To do →
The response should contain only those lines of the entries below that include the string "roll".

[Indoor and outdoor scene photos]
------------------------------------------------------------
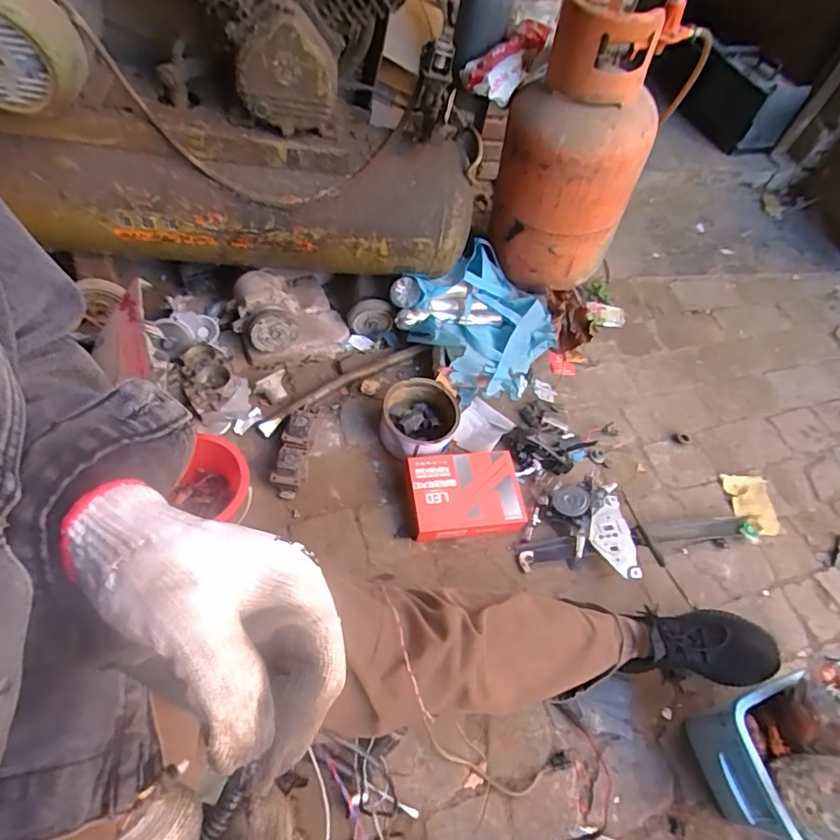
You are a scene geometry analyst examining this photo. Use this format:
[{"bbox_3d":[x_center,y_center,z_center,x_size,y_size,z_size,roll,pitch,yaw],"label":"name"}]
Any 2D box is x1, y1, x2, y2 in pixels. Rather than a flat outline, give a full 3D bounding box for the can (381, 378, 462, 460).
[{"bbox_3d":[-0.001,0.004,1.042,0.151,0.073,0.159,4,57,-7],"label":"can"}]

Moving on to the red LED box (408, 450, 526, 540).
[{"bbox_3d":[0.088,0.141,0.991,0.214,0.044,0.155,-3,58,-11],"label":"red LED box"}]

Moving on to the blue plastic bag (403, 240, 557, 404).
[{"bbox_3d":[0.153,-0.227,1.206,0.307,0.157,0.344,35,57,14],"label":"blue plastic bag"}]

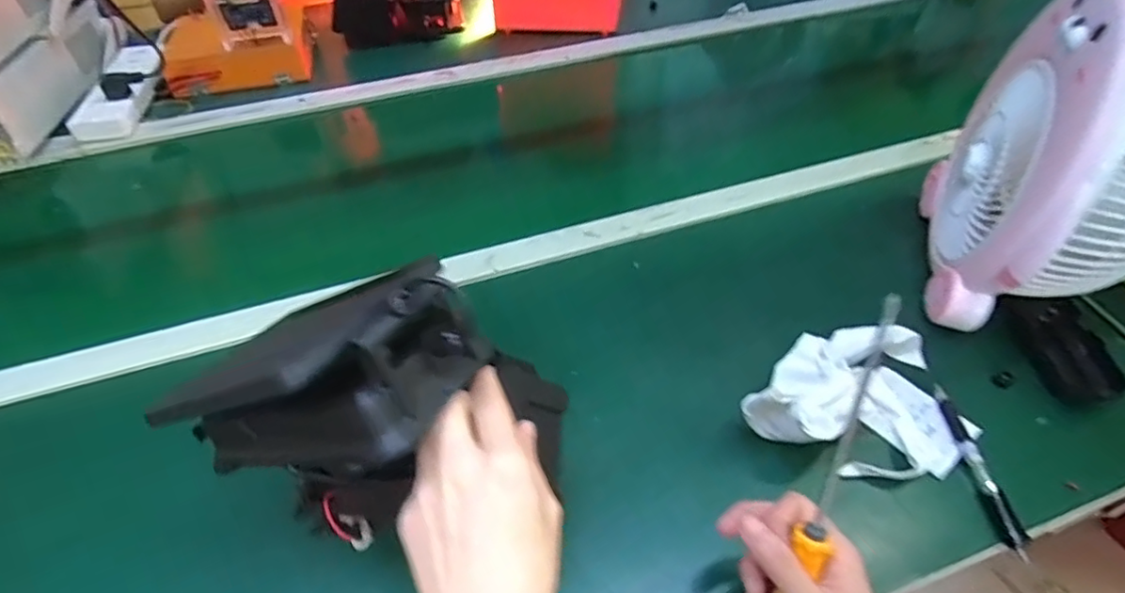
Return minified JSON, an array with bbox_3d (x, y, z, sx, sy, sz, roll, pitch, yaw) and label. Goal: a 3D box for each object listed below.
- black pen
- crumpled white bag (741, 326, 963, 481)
------------------------------------------------------------
Solution to this exercise →
[{"bbox_3d":[x_center,y_center,z_center,x_size,y_size,z_size,roll,pitch,yaw],"label":"name"}]
Return minified JSON, an array with bbox_3d (x, y, z, sx, sy, sz, roll, pitch, yaw) and label. Goal: a 3D box for each object listed below.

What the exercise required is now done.